→ Your assignment
Which lines of the records below contain the word "hand"? Report each of them in full.

(Stored items from a collection)
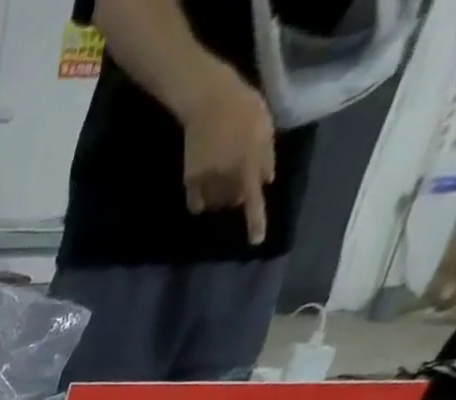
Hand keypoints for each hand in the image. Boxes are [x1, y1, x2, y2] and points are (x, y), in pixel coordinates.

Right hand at [178, 65, 275, 246]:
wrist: (208, 100)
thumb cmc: (242, 107)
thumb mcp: (264, 126)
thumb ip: (265, 156)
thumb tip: (264, 182)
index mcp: (247, 163)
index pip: (253, 199)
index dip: (255, 222)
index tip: (255, 242)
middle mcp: (226, 177)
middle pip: (233, 202)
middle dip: (238, 195)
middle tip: (240, 177)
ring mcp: (206, 181)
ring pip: (216, 204)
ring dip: (222, 198)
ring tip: (224, 178)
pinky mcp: (190, 180)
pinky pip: (197, 203)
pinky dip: (203, 202)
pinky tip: (206, 191)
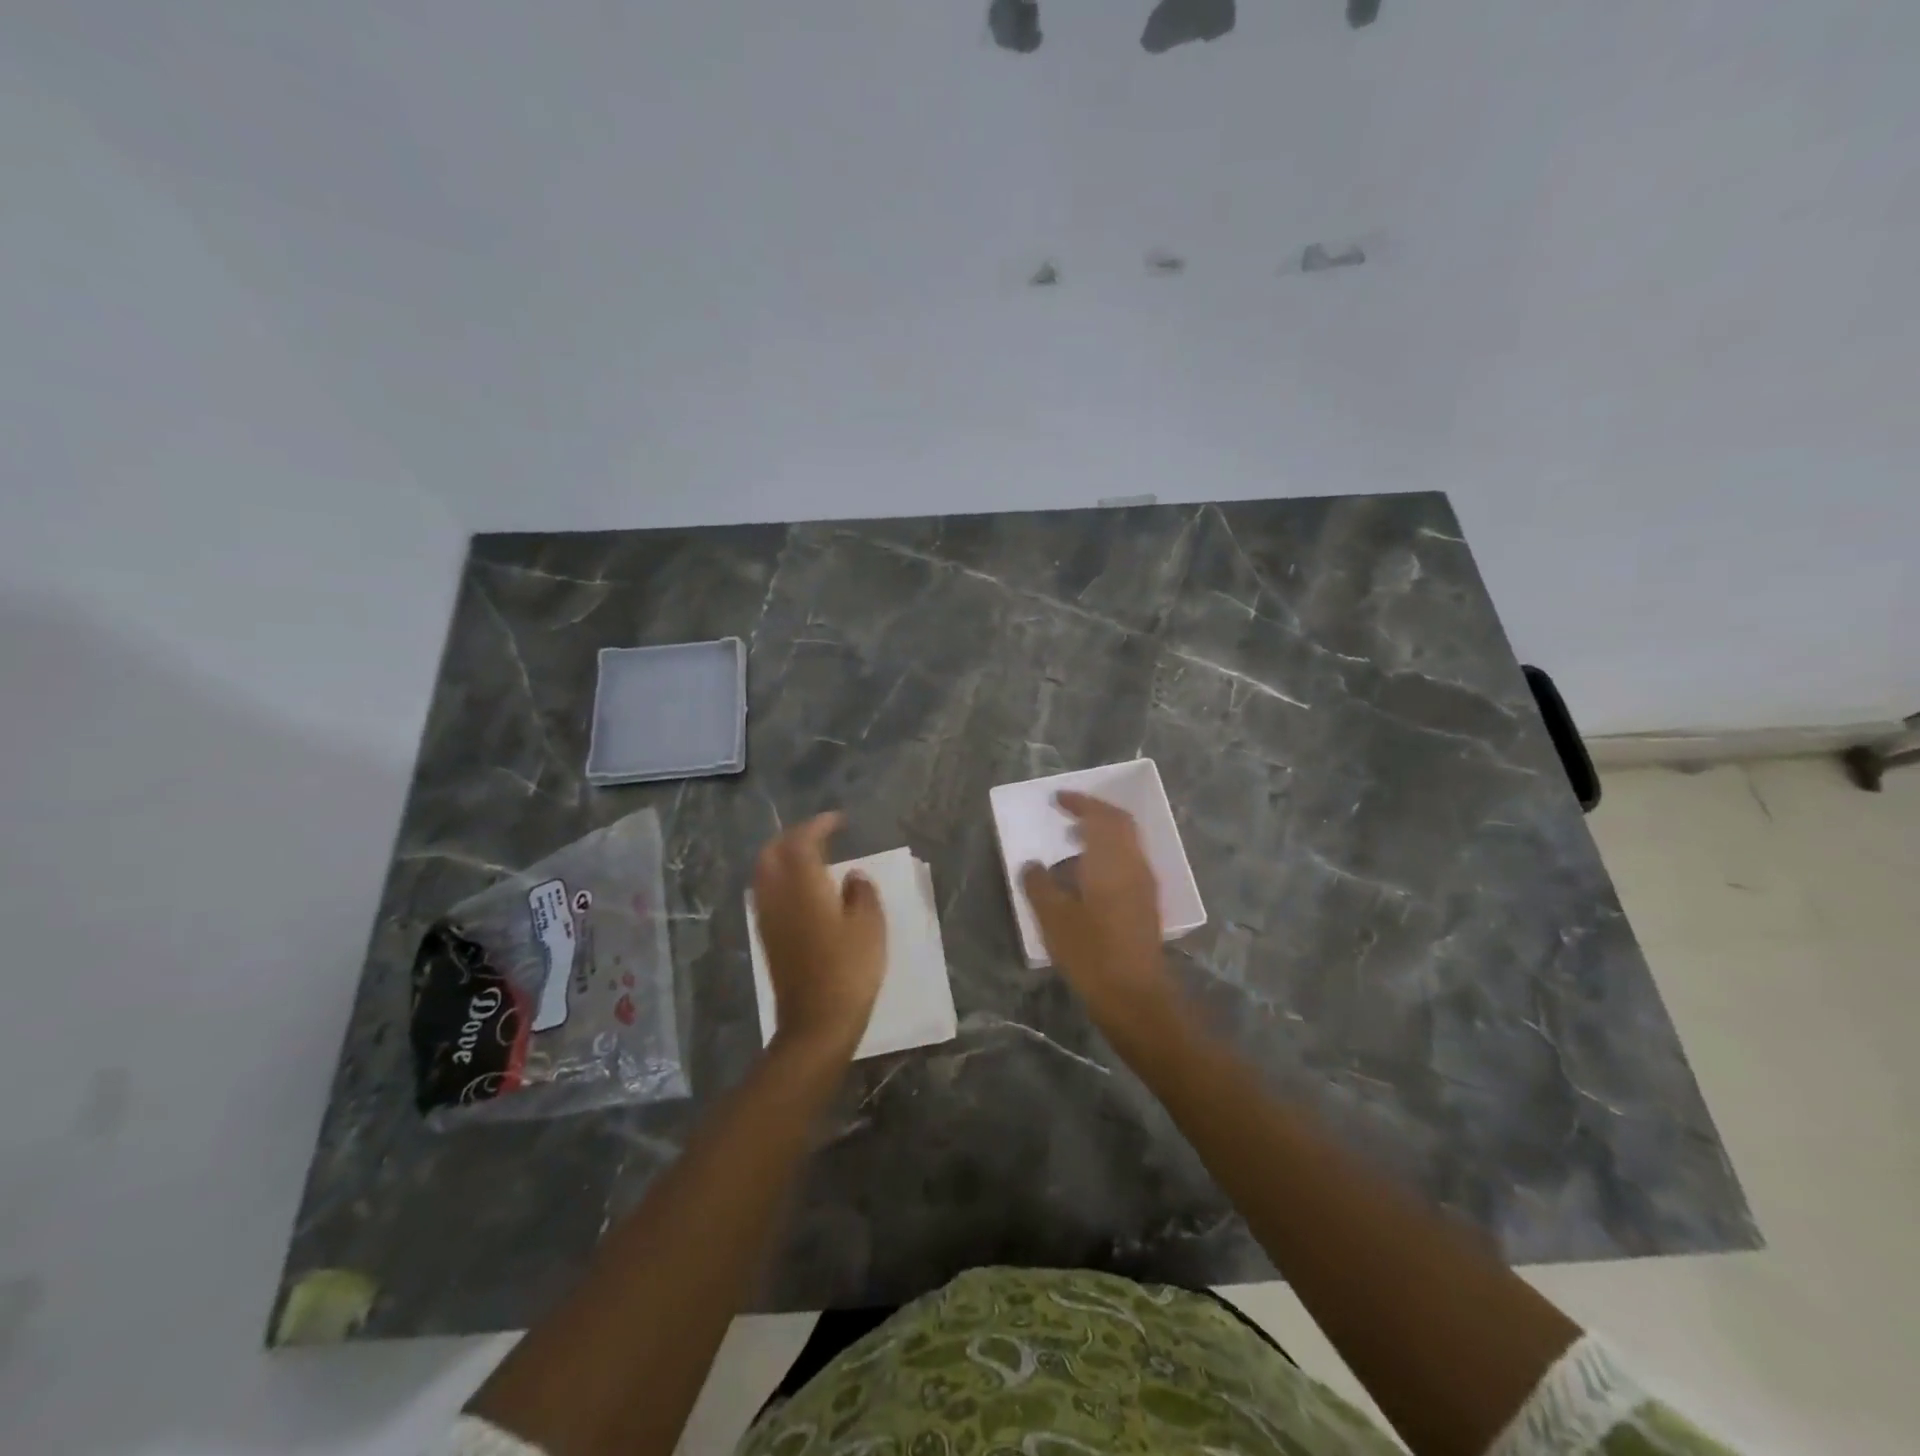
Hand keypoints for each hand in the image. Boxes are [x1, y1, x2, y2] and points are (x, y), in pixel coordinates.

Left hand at [753, 812, 885, 1058]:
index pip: (802, 842)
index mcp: (803, 886)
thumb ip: (862, 893)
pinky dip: (780, 880)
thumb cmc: (850, 970)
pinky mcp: (768, 938)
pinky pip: (766, 894)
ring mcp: (768, 918)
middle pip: (772, 853)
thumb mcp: (870, 926)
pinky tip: (802, 890)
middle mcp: (778, 896)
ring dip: (782, 857)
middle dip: (792, 837)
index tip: (838, 821)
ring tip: (810, 858)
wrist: (817, 1022)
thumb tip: (853, 876)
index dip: (818, 825)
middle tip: (819, 835)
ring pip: (764, 873)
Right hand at [1021, 791, 1179, 1038]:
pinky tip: (1087, 877)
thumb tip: (1032, 865)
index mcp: (1112, 860)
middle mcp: (1134, 865)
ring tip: (1071, 843)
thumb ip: (1039, 885)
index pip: (1101, 816)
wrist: (1135, 996)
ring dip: (1102, 835)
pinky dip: (1108, 855)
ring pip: (1126, 844)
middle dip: (1094, 813)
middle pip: (1120, 824)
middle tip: (1067, 814)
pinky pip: (1128, 862)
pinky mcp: (1146, 905)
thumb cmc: (1091, 953)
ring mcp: (1144, 885)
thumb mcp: (1053, 918)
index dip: (1080, 802)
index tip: (1057, 799)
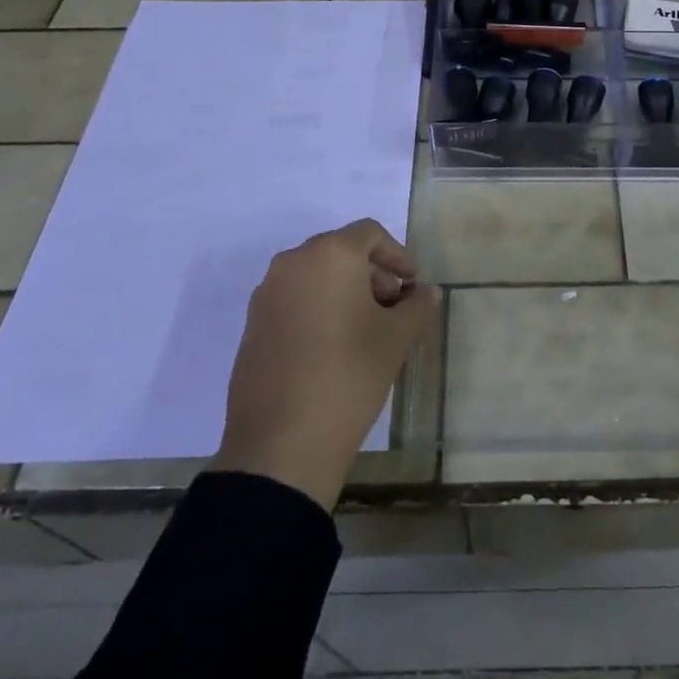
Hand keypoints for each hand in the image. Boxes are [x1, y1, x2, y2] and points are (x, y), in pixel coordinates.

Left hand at [214, 219, 438, 510]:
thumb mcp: (396, 339)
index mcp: (330, 254)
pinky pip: (293, 300)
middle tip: (392, 310)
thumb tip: (426, 292)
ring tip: (364, 332)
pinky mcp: (252, 325)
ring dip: (344, 292)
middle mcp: (293, 262)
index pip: (370, 234)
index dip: (397, 255)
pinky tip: (332, 349)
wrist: (281, 445)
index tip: (412, 287)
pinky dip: (317, 310)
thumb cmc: (349, 375)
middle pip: (341, 252)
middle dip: (371, 275)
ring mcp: (266, 294)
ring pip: (315, 276)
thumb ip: (416, 306)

→ Result
Hand keypoints for each hand in the image. Boxes are [x1, y1, x2, y2] and points are (x, y), in pixel coordinates.
Right hand at [178, 65, 275, 246]:
Hand keypoints for each hand in the image. Boxes are [x1, y1, x2, y2] and points are (x, y), in pixel coordinates.
Left hand at [753, 812, 885, 1058]:
Right hand at [1021, 791, 1179, 1038]:
Hand keypoints for each hand in the image. Boxes are [x1, y1, x2, y2] and points are (x, y), in pixel coordinates.
Left hand at [214, 219, 438, 510]:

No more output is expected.